Noshir Gowadia, 66, faces up to life in prison for his conviction on 14 counts, including conspiracy, communicating national defense information to aid a foreign nation, and violating the arms export control act.

Chief U.S. District Judge Susan Oki Mollway is due to issue her sentence after listening to arguments from the prosecution and defense. Gowadia, who has been in custody without bail since his 2005 arrest, is also expected to have an opportunity to make a statement.

A federal jury found Gowadia guilty in August after deliberating for six days.

Prosecutors said Gowadia helped China design a stealth cruise missile to get money to pay the $15,000-a-month mortgage on his multimillion-dollar home overlooking the ocean in Haiku, Maui. They said he pocketed at least $110,000 from the sale of military secrets.

The sentencing comes just weeks after China conducted a test flight of its new J-20 stealth fighter during a visit to Beijing by U.S. Defense Secretary Robert Gates.

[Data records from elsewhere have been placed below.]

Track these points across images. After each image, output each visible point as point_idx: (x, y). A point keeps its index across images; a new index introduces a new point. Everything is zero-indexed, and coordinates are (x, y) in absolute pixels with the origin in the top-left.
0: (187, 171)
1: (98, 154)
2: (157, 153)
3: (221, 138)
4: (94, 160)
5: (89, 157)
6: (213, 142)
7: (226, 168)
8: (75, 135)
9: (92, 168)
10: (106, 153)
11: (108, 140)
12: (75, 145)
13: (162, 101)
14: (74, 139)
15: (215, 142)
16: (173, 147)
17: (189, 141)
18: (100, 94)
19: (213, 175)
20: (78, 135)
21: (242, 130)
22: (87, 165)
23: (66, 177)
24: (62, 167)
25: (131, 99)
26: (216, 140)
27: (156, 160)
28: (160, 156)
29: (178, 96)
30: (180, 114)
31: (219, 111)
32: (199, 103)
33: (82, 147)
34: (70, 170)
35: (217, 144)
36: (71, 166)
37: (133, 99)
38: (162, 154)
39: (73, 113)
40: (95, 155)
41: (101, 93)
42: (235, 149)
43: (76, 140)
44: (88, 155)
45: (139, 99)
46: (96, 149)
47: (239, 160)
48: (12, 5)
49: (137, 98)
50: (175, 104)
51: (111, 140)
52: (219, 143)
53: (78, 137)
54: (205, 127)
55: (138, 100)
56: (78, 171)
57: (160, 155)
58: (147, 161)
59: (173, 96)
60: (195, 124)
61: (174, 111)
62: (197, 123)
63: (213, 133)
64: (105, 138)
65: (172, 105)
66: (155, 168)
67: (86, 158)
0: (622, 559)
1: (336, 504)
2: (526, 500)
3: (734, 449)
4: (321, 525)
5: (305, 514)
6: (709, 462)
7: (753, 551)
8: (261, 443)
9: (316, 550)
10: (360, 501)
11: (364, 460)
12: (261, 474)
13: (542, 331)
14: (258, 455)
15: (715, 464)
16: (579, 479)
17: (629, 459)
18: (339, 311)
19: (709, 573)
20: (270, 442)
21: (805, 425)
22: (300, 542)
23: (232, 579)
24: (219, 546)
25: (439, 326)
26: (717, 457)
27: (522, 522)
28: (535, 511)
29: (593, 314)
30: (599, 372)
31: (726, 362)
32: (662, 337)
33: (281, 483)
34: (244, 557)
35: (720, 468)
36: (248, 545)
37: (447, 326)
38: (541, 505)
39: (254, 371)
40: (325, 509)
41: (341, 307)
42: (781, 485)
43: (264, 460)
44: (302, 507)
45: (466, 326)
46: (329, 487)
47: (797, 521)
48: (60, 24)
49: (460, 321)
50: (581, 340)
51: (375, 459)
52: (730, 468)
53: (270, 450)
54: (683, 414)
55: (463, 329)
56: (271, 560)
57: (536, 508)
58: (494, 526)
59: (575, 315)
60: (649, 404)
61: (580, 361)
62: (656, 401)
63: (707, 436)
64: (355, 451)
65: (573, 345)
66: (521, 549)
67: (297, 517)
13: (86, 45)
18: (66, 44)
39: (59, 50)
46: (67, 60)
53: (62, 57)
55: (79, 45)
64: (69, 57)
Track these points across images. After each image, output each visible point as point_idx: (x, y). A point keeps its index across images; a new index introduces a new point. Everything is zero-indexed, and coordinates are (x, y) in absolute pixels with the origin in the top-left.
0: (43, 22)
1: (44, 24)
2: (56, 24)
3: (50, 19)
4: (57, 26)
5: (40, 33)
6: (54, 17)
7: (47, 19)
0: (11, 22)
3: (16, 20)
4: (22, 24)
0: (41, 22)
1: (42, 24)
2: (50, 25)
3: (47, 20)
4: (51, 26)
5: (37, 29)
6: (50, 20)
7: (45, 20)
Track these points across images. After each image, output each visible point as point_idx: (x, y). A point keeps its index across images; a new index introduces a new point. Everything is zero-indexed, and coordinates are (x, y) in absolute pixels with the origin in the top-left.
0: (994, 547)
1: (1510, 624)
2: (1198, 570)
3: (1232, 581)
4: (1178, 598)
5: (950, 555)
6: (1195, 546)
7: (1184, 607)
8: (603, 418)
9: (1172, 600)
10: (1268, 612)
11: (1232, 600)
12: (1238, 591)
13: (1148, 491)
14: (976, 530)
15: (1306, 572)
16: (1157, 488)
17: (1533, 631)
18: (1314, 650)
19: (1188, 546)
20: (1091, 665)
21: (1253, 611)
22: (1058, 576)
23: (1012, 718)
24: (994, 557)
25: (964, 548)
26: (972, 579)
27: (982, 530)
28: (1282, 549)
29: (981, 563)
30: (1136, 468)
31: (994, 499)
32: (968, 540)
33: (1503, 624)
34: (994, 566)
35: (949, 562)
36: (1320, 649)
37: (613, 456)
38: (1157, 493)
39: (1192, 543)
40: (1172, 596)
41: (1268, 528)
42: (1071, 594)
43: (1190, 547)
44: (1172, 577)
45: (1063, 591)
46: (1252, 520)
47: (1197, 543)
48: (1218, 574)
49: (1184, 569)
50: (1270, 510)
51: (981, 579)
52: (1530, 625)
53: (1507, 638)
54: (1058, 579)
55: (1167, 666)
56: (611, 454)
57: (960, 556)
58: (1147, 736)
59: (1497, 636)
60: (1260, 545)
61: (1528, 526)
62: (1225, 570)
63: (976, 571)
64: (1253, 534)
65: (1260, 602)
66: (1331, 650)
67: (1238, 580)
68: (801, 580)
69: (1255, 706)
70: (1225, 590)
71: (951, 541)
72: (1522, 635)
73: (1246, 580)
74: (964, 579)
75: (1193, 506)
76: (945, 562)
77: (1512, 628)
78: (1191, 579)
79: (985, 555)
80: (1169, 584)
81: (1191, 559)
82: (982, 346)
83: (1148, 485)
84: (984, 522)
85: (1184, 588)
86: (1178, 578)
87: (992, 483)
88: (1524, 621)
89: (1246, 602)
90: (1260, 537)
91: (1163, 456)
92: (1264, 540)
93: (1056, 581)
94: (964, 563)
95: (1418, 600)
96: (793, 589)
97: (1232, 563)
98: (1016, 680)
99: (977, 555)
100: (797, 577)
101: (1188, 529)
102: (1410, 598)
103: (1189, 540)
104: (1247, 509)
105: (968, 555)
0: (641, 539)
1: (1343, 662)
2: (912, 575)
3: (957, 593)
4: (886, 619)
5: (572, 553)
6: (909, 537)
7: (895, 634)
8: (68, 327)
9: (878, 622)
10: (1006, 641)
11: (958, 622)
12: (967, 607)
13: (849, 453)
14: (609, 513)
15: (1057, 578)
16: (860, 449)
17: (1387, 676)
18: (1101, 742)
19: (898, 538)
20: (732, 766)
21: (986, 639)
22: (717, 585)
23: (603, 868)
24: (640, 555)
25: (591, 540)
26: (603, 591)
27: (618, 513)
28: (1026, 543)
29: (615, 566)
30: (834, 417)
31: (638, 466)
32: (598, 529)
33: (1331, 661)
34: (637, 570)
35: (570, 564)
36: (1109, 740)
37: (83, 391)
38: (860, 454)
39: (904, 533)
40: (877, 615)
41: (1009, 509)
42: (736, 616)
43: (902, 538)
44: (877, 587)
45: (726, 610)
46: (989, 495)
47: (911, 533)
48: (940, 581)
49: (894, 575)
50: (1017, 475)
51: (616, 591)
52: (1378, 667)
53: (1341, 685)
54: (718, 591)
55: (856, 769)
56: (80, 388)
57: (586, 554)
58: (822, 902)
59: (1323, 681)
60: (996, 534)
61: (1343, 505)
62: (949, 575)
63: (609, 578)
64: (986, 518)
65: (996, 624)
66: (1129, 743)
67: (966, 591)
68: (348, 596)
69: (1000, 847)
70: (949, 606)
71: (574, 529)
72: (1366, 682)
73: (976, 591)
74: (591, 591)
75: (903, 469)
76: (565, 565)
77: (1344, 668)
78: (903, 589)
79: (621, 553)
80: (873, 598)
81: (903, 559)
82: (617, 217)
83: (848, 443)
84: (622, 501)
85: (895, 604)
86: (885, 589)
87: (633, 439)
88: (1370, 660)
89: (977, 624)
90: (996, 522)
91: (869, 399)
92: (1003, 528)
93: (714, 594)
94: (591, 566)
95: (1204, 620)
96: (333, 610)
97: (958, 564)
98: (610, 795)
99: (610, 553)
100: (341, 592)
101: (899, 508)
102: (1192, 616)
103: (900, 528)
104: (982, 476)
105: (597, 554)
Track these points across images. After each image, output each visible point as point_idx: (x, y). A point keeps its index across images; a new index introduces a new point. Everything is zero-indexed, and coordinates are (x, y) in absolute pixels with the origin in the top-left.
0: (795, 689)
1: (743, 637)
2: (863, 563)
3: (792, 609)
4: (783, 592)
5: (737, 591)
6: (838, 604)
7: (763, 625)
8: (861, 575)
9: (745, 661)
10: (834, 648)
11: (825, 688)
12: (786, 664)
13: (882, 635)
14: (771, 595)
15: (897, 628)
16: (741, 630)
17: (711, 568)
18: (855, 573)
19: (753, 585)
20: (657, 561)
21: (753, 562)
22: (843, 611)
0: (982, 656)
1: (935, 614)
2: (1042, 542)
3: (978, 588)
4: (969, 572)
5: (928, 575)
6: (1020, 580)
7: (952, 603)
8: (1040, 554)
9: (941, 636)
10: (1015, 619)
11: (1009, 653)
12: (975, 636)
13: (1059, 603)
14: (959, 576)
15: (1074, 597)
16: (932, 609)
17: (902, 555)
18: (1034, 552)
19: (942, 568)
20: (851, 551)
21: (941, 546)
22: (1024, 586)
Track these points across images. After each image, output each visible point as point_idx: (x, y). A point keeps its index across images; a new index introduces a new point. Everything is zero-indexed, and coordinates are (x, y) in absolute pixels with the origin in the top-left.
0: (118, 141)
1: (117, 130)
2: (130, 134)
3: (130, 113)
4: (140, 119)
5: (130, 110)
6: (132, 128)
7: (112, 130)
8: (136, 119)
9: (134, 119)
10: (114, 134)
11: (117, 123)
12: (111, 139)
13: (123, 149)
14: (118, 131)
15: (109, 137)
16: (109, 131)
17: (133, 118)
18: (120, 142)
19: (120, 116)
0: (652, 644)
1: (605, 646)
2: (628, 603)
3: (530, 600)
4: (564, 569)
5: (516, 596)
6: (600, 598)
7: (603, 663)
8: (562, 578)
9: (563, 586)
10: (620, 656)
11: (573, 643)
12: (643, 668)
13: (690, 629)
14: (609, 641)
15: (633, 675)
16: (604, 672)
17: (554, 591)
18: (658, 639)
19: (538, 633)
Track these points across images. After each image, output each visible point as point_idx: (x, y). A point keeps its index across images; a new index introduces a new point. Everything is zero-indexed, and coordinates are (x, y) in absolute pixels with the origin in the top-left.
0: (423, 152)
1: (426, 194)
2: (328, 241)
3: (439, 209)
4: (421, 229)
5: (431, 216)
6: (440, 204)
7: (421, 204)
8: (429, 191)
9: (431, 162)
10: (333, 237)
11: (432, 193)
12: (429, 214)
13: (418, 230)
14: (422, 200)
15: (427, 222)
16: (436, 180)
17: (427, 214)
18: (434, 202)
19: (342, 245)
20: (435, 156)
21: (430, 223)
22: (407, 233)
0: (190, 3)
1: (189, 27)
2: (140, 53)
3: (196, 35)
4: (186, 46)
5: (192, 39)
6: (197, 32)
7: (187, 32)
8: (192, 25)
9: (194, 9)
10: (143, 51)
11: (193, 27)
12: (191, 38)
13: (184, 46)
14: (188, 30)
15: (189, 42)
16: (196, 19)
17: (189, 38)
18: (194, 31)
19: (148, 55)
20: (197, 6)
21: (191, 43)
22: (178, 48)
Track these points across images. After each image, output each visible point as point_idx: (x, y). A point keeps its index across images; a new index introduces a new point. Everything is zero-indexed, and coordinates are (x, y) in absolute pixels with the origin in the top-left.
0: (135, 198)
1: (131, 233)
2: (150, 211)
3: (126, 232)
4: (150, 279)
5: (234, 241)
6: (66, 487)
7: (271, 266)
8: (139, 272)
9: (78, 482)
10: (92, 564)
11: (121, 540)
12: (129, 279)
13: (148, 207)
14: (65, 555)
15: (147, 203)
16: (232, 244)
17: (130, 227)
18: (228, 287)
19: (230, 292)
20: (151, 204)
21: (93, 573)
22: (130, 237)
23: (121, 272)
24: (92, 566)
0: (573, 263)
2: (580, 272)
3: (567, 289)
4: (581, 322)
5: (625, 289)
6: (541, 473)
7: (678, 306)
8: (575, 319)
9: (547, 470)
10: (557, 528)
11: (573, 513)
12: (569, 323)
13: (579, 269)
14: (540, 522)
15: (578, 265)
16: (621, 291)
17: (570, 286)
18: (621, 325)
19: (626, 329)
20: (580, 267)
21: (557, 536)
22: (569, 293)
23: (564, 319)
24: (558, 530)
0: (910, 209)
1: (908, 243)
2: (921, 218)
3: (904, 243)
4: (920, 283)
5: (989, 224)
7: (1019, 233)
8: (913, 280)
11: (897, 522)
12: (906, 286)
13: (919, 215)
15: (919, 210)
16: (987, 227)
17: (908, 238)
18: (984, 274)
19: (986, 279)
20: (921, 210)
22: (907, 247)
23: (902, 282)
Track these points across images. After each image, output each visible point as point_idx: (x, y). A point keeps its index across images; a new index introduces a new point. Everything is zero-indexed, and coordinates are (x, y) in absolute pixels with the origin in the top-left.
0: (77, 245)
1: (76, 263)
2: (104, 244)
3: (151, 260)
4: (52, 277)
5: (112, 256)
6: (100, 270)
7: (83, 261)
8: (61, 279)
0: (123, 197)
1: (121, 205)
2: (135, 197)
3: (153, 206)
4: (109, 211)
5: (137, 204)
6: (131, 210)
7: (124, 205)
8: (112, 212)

The Jan. 11 flight was held at an airfield in Chengdu, where prosecutors say Gowadia delivered an oral presentation on classified stealth technology in 2003.

Scam artist to be sentenced today

A Florida man who pleaded guilty to federal charges of bilking four Hawaii investors out of $250,000 and scores of others in a Ponzi scheme is set to be sentenced.

Patrick Rakotonanahary of Punta Gorda, Fla., will go before U.S. District Judge J. Michael Seabright at 1:30 p.m. today.

Victims may provide statements to the court on the impact of Rakotonanahary's actions.

Rakotonanahary was president and CEO of Virginia-based Cyber Market Group LLC.

Prosecutors say his clients were told their money would be invested in foreign currency markets, but he actually lost money on the investments and spent most of the remainder for personal benefit.

They say the scheme took in more than $10 million.